> **Directions**
Could you output each record below exactly as it stands and leave the pictures out?

> **Source records**
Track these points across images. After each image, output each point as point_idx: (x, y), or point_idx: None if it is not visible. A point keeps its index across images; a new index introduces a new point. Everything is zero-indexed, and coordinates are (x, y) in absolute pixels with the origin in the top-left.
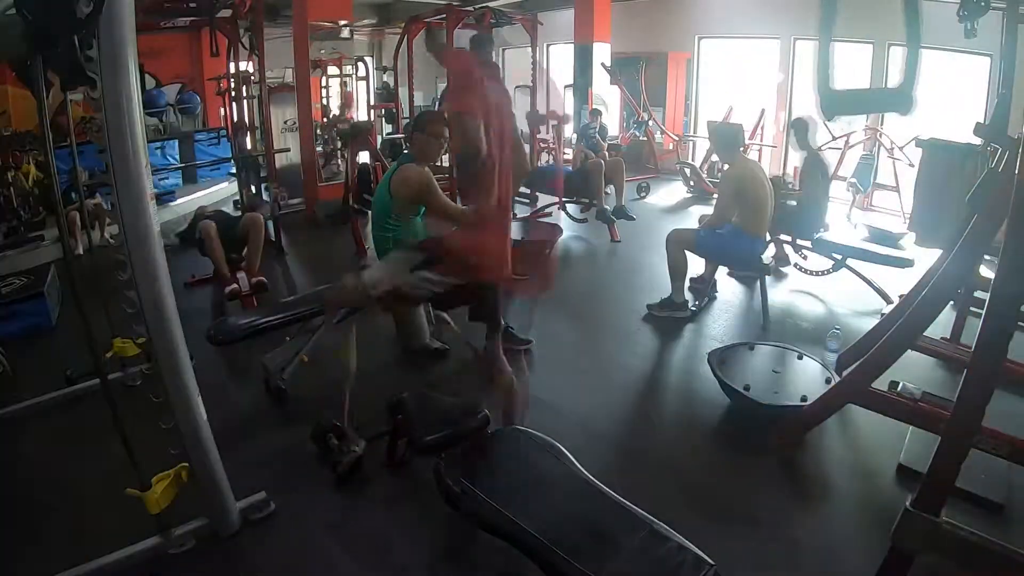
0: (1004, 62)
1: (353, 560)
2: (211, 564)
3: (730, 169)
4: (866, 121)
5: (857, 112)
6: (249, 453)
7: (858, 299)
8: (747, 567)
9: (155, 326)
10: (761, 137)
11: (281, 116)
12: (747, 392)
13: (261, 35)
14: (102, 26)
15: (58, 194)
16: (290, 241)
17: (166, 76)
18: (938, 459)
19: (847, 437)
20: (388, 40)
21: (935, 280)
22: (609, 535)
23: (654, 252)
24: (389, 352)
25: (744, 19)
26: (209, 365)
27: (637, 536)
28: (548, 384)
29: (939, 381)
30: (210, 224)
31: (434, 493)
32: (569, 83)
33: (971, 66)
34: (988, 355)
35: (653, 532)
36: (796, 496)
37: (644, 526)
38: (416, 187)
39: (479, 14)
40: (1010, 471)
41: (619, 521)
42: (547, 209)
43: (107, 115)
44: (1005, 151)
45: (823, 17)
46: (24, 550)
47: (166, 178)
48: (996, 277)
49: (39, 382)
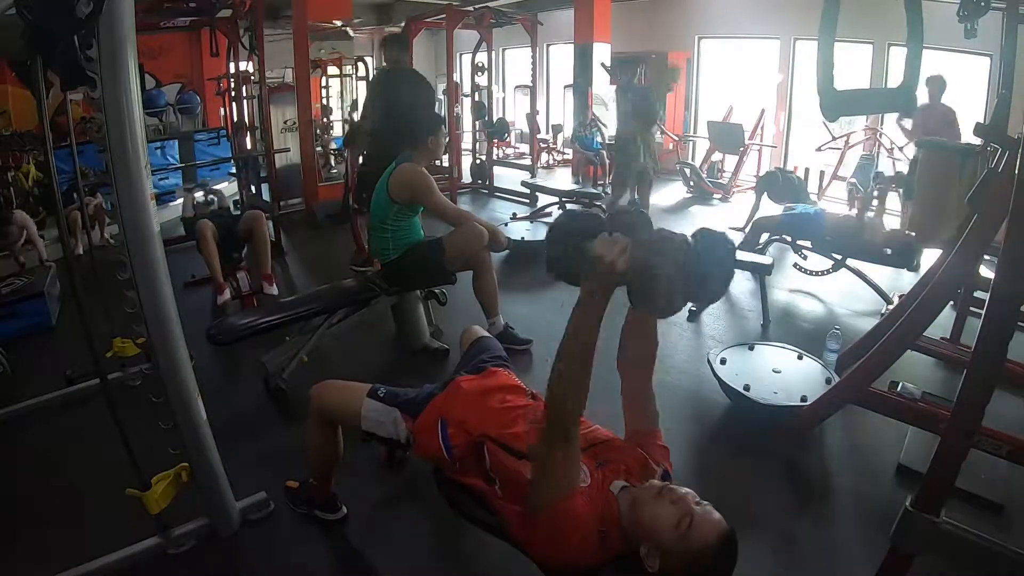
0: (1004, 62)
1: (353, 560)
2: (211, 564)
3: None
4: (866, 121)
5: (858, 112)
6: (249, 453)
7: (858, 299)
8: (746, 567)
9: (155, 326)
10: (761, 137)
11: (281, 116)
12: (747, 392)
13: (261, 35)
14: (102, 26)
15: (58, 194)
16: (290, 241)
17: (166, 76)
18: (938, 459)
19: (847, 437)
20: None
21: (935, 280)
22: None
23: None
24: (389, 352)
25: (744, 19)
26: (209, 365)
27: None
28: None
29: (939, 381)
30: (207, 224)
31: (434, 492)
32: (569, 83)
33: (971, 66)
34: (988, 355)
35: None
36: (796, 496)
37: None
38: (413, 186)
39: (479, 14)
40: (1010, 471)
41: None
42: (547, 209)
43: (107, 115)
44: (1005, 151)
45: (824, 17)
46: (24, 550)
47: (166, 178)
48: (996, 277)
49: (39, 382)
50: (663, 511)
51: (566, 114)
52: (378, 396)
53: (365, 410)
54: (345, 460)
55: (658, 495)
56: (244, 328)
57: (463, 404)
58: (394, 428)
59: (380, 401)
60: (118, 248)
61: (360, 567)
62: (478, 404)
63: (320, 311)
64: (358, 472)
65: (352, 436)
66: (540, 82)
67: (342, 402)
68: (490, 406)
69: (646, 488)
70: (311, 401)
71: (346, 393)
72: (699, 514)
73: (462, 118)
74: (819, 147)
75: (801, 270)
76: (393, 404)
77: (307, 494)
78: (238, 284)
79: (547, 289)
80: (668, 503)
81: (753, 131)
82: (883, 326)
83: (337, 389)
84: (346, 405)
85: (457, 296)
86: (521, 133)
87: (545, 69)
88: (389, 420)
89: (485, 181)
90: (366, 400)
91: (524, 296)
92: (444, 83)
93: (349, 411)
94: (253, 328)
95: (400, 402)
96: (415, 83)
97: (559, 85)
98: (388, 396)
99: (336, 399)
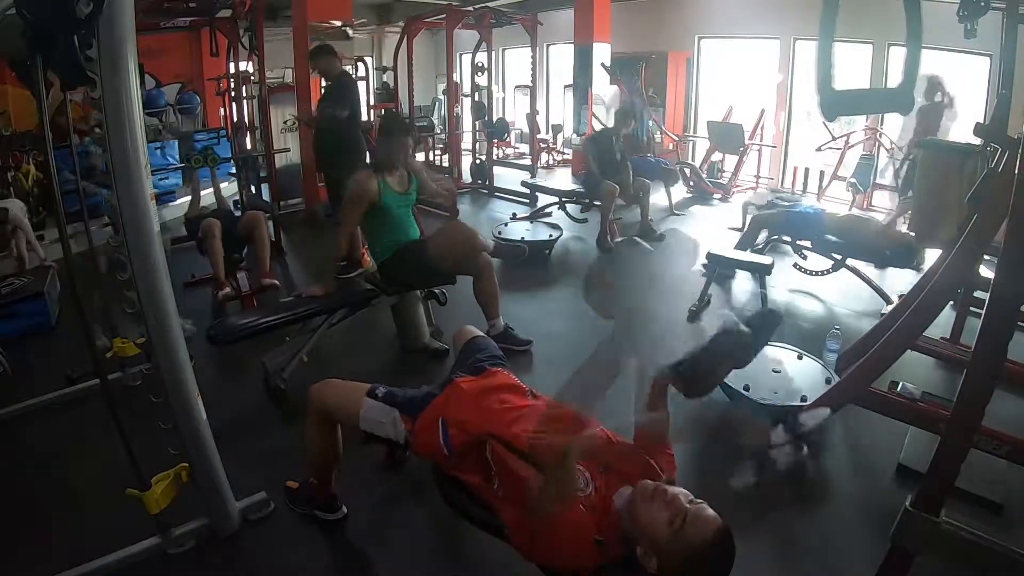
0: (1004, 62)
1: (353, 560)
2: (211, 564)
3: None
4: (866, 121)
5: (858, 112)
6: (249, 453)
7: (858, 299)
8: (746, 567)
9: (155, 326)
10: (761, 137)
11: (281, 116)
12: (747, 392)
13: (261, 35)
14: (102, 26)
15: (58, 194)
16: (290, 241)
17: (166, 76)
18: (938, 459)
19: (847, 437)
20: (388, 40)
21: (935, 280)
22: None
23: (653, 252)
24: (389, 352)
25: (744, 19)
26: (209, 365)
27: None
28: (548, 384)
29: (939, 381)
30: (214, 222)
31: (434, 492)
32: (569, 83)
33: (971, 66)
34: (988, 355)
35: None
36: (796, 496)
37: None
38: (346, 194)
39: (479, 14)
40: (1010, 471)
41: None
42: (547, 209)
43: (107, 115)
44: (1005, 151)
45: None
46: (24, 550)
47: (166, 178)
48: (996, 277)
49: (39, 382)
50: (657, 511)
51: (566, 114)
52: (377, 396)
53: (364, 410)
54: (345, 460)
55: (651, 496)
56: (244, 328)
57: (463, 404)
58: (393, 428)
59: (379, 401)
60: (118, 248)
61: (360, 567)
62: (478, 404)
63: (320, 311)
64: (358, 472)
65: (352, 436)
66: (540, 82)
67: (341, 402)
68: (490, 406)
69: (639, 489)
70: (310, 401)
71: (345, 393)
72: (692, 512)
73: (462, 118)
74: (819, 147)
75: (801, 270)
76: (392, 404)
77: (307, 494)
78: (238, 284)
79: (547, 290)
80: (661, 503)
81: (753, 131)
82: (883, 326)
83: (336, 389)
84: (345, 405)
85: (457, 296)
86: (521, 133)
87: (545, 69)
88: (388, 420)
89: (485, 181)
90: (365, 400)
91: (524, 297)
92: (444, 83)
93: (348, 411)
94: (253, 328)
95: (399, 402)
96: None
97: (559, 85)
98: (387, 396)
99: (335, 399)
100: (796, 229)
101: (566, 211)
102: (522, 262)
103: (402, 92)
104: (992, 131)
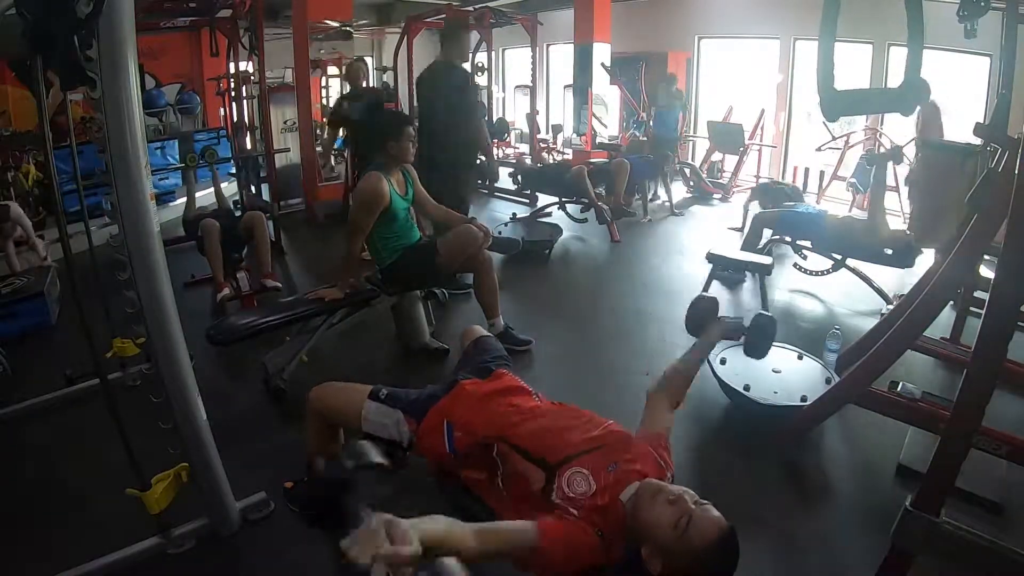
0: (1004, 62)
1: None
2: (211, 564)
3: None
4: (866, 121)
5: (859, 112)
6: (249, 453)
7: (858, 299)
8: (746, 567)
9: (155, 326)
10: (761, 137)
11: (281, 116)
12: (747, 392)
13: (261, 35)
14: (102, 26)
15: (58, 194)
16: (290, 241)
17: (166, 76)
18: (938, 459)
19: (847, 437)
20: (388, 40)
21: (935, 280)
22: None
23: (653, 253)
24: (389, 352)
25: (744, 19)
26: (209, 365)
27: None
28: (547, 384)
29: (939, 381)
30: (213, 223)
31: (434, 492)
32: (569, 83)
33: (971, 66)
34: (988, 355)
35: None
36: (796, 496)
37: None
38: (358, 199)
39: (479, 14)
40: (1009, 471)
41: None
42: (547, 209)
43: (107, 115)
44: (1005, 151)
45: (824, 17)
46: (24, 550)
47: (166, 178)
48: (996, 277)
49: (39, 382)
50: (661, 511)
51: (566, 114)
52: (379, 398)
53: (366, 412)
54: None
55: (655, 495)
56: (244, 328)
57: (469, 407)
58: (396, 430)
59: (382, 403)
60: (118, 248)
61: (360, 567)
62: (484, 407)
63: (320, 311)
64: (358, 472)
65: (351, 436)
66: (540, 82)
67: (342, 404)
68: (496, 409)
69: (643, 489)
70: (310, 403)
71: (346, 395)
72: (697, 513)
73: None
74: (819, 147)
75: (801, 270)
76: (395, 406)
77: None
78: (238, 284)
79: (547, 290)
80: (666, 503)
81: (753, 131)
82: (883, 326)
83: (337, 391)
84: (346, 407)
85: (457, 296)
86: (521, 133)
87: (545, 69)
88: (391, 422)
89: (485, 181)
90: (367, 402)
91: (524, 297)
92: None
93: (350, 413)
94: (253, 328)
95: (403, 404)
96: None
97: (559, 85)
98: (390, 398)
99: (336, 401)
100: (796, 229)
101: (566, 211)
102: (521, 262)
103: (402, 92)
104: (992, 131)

> **Completed exercise**
Track these points across images. After each image, output each point as point_idx: (x, y), or point_idx: None if it is not visible. A point keeps its index across images; a new index introduces a new point. Everything is zero-indexed, and coordinates are (x, y) in absolute pixels with the origin in the top-left.
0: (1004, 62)
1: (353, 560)
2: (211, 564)
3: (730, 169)
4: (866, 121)
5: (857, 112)
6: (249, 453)
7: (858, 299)
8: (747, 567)
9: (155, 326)
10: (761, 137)
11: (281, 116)
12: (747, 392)
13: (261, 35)
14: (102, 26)
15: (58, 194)
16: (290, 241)
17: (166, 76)
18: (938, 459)
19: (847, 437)
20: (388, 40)
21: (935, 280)
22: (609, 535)
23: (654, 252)
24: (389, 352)
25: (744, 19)
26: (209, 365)
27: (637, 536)
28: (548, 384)
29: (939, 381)
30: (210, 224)
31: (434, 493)
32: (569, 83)
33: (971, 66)
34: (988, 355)
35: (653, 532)
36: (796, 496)
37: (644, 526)
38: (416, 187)
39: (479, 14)
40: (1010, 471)
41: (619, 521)
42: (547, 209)
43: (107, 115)
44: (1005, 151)
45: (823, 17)
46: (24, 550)
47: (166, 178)
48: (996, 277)
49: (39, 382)
0: (1004, 62)
1: (353, 560)
2: (211, 564)
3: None
4: (866, 121)
5: (858, 112)
6: (249, 453)
7: (858, 299)
8: (746, 567)
9: (155, 326)
10: (761, 137)
11: (281, 116)
12: (747, 392)
13: (261, 35)
14: (102, 26)
15: (58, 194)
16: (290, 241)
17: (166, 76)
18: (938, 459)
19: (847, 437)
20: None
21: (935, 280)
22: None
23: None
24: (389, 352)
25: (744, 19)
26: (209, 365)
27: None
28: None
29: (939, 381)
30: (207, 224)
31: (434, 492)
32: (569, 83)
33: (971, 66)
34: (988, 355)
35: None
36: (796, 496)
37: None
38: (413, 186)
39: (479, 14)
40: (1010, 471)
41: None
42: (547, 209)
43: (107, 115)
44: (1005, 151)
45: (824, 17)
46: (24, 550)
47: (166, 178)
48: (996, 277)
49: (39, 382)
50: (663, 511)
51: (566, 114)
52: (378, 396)
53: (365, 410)
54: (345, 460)
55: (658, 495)
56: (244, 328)
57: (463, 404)
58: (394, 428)
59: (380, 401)
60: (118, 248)
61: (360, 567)
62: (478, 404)
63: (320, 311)
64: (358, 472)
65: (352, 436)
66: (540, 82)
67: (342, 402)
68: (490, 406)
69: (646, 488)
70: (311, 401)
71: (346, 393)
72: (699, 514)
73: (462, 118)
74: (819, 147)
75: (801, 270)
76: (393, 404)
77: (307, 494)
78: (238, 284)
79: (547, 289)
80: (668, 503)
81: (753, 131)
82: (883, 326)
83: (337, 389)
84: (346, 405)
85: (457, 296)
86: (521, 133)
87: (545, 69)
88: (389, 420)
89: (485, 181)
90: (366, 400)
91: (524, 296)
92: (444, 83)
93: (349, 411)
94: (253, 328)
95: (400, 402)
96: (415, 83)
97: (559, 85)
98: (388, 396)
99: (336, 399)
0: (1004, 62)
1: (353, 560)
2: (211, 564)
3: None
4: (866, 121)
5: (858, 112)
6: (249, 453)
7: (858, 299)
8: (746, 567)
9: (155, 326)
10: (761, 137)
11: (281, 116)
12: (747, 392)
13: (261, 35)
14: (102, 26)
15: (58, 194)
16: (290, 241)
17: (166, 76)
18: (938, 459)
19: (847, 437)
20: (388, 40)
21: (935, 280)
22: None
23: (653, 252)
24: (389, 352)
25: (744, 19)
26: (209, 365)
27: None
28: (548, 384)
29: (939, 381)
30: (214, 222)
31: (434, 492)
32: (569, 83)
33: (971, 66)
34: (988, 355)
35: None
36: (796, 496)
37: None
38: (346, 194)
39: (479, 14)
40: (1010, 471)
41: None
42: (547, 209)
43: (107, 115)
44: (1005, 151)
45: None
46: (24, 550)
47: (166, 178)
48: (996, 277)
49: (39, 382)
50: (657, 511)
51: (566, 114)
52: (377, 396)
53: (364, 410)
54: (345, 460)
55: (651, 496)
56: (244, 328)
57: (463, 404)
58: (393, 428)
59: (379, 401)
60: (118, 248)
61: (360, 567)
62: (478, 404)
63: (320, 311)
64: (358, 472)
65: (352, 436)
66: (540, 82)
67: (341, 402)
68: (490, 406)
69: (639, 489)
70: (310, 401)
71: (345, 393)
72: (692, 512)
73: (462, 118)
74: (819, 147)
75: (801, 270)
76: (392, 404)
77: (307, 494)
78: (238, 284)
79: (547, 290)
80: (661, 503)
81: (753, 131)
82: (883, 326)
83: (336, 389)
84: (345, 405)
85: (457, 296)
86: (521, 133)
87: (545, 69)
88: (388, 420)
89: (485, 181)
90: (365, 400)
91: (524, 297)
92: (444, 83)
93: (348, 411)
94: (253, 328)
95: (399, 402)
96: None
97: (559, 85)
98: (387, 396)
99: (335, 399)
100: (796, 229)
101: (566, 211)
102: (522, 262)
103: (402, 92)
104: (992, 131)
0: (1004, 62)
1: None
2: (211, 564)
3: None
4: (866, 121)
5: (859, 112)
6: (249, 453)
7: (858, 299)
8: (746, 567)
9: (155, 326)
10: (761, 137)
11: (281, 116)
12: (747, 392)
13: (261, 35)
14: (102, 26)
15: (58, 194)
16: (290, 241)
17: (166, 76)
18: (938, 459)
19: (847, 437)
20: (388, 40)
21: (935, 280)
22: None
23: (653, 253)
24: (389, 352)
25: (744, 19)
26: (209, 365)
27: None
28: (547, 384)
29: (939, 381)
30: (213, 223)
31: (434, 492)
32: (569, 83)
33: (971, 66)
34: (988, 355)
35: None
36: (796, 496)
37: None
38: (358, 199)
39: (479, 14)
40: (1009, 471)
41: None
42: (547, 209)
43: (107, 115)
44: (1005, 151)
45: (824, 17)
46: (24, 550)
47: (166, 178)
48: (996, 277)
49: (39, 382)
50: (661, 511)
51: (566, 114)
52: (379, 398)
53: (366, 412)
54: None
55: (655, 495)
56: (244, 328)
57: (469, 407)
58: (396, 430)
59: (382, 403)
60: (118, 248)
61: (360, 567)
62: (484, 407)
63: (320, 311)
64: (358, 472)
65: (351, 436)
66: (540, 82)
67: (342, 404)
68: (496, 409)
69: (643, 489)
70: (310, 403)
71: (346, 395)
72: (697, 513)
73: None
74: (819, 147)
75: (801, 270)
76: (395, 406)
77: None
78: (238, 284)
79: (547, 290)
80: (666, 503)
81: (753, 131)
82: (883, 326)
83: (337, 391)
84: (346, 407)
85: (457, 296)
86: (521, 133)
87: (545, 69)
88: (391, 422)
89: (485, 181)
90: (367, 402)
91: (524, 297)
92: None
93: (350, 413)
94: (253, 328)
95: (403, 404)
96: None
97: (559, 85)
98: (390, 398)
99: (336, 401)
100: (796, 229)
101: (566, 211)
102: (521, 262)
103: (402, 92)
104: (992, 131)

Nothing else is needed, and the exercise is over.